Two months after Jeb Bush's visit, and four months before President Aristide's removal -- in November of 2003 -- the United States sent an inter-agency team to the Dominican Republic. The inter-agency team learned of allegations that abuses were taking place at a Grupo M plant in Santiago, and that the company's export license had been suspended on two occasions. [2] 

Three months after President Aristide's removal, in June of 2004, a diplomatic cable sent from Santo Domingo -- Dominican Grupo M Shutting Down Manufacturing Operation in Haiti -- detailed how Grupo M President Fernando Capellan argued that "a group of activists" who call themselves "Batay Ouvriye" (Workers' Struggle,) had been complaining of "worker exploitation." Mr. Capellan's threat to shut down his plant in Haiti would have directly affected all of the American corporations with which he had signed partnerships, so it was an issue that directly affected US economic interests. [3] 
  
Less than a year after Mr. Capellan's concerns/intentions were relayed by the US State Department, Batay Ouvriye was approached by The Solidarity Center. According to Jeb Sprague: "Recently declassified National Endowment for Democracy (NED) documents reveal that a 'leftist' workers' organization, Batay Ouvriye, which promoted and called for the overthrow of the constitutionally-elected government of President Jean-Bertrand Aristide, was the targeted beneficiary of a US $99,965 NED grant routed through the AFL-CIO's [US labor Union] American Center for International Solidarity."

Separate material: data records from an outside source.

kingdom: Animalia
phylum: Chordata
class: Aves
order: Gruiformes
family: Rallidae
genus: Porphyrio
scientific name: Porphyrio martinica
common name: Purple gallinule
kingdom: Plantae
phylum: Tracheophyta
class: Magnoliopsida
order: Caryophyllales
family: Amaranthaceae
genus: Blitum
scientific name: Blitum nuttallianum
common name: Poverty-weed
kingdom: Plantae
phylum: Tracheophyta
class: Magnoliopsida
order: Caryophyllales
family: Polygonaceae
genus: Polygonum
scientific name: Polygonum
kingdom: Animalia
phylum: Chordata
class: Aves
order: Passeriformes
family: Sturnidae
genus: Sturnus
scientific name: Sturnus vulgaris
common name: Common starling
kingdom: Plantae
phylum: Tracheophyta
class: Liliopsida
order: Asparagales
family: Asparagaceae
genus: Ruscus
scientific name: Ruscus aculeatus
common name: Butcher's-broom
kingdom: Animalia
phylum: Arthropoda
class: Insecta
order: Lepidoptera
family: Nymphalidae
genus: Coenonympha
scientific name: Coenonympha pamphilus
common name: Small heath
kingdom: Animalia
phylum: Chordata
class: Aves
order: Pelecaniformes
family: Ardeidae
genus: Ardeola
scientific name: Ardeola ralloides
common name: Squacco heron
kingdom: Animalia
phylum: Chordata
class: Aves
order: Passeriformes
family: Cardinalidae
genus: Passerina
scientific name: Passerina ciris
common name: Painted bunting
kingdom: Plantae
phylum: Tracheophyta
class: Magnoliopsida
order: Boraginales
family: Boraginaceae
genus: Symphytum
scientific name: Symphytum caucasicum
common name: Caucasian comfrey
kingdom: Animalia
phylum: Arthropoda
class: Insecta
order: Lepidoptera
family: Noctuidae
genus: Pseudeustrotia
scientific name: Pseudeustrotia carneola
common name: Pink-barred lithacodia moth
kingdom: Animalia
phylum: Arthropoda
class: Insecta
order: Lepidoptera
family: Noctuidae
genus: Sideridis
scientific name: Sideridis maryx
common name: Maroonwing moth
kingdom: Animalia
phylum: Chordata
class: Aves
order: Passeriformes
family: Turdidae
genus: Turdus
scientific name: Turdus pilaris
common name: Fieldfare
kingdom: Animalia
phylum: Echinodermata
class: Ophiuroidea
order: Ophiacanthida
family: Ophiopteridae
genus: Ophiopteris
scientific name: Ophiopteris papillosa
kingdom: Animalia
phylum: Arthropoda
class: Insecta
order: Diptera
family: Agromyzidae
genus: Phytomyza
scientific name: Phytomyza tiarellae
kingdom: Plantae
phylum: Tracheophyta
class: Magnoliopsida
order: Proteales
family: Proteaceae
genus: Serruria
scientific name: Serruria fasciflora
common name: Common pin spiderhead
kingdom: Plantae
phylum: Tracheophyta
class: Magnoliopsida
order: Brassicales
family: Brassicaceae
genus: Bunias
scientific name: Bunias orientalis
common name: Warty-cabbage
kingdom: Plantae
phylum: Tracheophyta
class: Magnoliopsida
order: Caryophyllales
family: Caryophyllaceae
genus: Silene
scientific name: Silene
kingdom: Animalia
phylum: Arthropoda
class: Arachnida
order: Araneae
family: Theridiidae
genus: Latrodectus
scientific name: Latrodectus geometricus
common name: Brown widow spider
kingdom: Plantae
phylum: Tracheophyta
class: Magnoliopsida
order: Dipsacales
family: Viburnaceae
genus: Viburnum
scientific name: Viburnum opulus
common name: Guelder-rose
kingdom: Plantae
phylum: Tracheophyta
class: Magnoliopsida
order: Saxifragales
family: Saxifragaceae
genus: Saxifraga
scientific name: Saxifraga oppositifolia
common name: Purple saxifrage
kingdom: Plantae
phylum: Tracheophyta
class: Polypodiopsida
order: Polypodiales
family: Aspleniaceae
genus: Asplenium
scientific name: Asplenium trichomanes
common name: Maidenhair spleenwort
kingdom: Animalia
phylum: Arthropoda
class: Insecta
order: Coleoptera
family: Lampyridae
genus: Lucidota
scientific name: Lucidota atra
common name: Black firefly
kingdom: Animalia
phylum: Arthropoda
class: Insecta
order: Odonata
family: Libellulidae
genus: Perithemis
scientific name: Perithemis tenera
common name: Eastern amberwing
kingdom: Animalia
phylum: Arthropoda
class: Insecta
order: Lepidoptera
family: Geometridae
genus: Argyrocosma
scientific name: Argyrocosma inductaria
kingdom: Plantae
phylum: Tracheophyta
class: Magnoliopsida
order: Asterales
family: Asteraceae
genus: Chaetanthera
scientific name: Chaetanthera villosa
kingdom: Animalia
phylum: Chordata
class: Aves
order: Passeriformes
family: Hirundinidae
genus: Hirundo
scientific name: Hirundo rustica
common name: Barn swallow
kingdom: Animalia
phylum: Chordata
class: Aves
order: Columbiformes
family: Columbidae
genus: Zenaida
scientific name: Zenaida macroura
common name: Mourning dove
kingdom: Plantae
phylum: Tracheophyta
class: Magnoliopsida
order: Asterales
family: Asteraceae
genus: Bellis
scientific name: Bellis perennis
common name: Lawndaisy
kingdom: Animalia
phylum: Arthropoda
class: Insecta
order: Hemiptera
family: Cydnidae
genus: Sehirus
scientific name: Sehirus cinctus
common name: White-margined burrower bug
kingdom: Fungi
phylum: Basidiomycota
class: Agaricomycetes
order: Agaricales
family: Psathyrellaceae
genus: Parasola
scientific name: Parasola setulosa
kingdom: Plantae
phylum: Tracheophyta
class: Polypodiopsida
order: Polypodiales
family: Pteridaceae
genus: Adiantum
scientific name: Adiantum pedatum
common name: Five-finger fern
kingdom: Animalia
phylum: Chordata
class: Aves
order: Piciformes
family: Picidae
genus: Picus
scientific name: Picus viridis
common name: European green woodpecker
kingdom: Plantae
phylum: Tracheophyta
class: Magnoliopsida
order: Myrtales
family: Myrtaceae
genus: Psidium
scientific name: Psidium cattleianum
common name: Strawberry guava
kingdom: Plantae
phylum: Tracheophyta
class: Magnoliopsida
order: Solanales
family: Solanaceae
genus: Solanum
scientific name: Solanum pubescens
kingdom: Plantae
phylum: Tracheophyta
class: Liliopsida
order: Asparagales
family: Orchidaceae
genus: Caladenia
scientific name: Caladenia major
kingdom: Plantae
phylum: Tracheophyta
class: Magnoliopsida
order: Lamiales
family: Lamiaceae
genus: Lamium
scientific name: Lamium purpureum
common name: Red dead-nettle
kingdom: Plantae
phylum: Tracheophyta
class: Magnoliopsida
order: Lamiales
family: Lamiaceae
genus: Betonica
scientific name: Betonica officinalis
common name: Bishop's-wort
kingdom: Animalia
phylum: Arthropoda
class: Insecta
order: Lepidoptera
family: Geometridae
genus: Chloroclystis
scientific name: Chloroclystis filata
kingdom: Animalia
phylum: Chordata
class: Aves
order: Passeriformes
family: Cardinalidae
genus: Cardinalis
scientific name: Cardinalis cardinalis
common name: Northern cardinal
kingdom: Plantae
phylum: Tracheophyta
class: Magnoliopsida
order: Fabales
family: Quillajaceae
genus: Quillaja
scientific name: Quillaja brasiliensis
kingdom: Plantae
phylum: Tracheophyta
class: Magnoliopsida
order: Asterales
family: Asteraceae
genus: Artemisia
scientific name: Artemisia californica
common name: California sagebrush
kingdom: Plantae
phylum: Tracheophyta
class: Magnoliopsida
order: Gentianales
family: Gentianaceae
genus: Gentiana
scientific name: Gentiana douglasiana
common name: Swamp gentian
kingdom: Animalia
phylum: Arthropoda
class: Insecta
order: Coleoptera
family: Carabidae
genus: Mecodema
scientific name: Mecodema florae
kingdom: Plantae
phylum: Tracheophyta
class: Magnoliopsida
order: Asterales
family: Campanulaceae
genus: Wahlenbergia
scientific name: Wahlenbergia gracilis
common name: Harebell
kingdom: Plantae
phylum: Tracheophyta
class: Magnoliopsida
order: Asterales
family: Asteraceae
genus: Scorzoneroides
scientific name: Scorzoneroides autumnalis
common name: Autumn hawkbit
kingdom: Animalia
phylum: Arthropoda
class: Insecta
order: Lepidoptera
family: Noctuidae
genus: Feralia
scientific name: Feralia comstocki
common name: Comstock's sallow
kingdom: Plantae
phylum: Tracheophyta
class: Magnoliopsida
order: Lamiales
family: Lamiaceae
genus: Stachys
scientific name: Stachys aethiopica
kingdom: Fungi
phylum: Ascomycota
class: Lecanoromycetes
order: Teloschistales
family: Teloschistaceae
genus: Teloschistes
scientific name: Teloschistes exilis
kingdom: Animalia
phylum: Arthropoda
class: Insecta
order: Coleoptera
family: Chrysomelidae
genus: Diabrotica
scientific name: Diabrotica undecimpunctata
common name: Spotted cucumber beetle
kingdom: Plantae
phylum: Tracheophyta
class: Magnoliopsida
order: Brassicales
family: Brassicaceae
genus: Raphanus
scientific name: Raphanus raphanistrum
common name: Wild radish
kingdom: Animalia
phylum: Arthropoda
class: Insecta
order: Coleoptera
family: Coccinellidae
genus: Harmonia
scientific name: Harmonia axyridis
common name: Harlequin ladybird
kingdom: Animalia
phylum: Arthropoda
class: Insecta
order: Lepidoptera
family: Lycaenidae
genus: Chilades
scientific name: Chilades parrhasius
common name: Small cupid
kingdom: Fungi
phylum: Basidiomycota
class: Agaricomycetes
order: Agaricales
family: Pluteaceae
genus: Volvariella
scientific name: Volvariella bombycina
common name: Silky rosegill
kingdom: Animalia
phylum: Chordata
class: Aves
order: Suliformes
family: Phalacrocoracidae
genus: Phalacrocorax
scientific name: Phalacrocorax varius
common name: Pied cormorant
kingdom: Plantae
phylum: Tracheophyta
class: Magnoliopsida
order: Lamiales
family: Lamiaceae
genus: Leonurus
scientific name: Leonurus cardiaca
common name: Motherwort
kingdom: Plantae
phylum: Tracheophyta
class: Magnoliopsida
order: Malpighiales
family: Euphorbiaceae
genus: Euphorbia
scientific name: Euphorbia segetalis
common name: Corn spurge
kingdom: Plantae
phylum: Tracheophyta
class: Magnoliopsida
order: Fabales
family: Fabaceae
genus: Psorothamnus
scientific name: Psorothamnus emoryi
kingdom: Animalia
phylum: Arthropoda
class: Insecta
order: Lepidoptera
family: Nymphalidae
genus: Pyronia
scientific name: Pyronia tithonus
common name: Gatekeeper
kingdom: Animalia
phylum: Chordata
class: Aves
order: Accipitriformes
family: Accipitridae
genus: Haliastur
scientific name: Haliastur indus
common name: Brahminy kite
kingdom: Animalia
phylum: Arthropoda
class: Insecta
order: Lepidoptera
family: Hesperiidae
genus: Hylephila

Documents show that NED grants were funneled to Batay Ouvriye starting in 2005, and coincididng with a diplomatic cable from June of that year detailing how Grupo M expropriated land from farmers without compensation, and that a list of farmers who had been displaced was not compiled. [4] The cable detailed that there was "credence to [Batay Ouvriye representative] Etienne's claim that farmers were left out of the process," but that a settlement had been reached nonetheless.

According to the June 2005 diplomatic cable, Batay Ouvriye representative Etienne told US embassy officials that Grupo M had used "the Dominican Army to secure the free-trade zone" and had led a "vaccination campaign" that some Haitians believed caused them reproductive problems. 

Capellan with US Ambassador to the DR, Brewster.
In November of 2006, the US Ambassadors to Haiti and the DR visited a Grupo M plant at CODEVI. [5] Grupo M -- described in the cable as the largest private employer in the Dominican Republic -- told US Embassy officials that more than 108 families had their lands expropriated by the government and that "the Haitian government had taken no steps to reimburse the affected families."

Even as the US learned of Grupo M misdeed after misdeed, no action was taken against the company. As for Jeb Bush, his Spanish oral skills and previous support for "Dominican causes" in Haiti means that he has their undying support.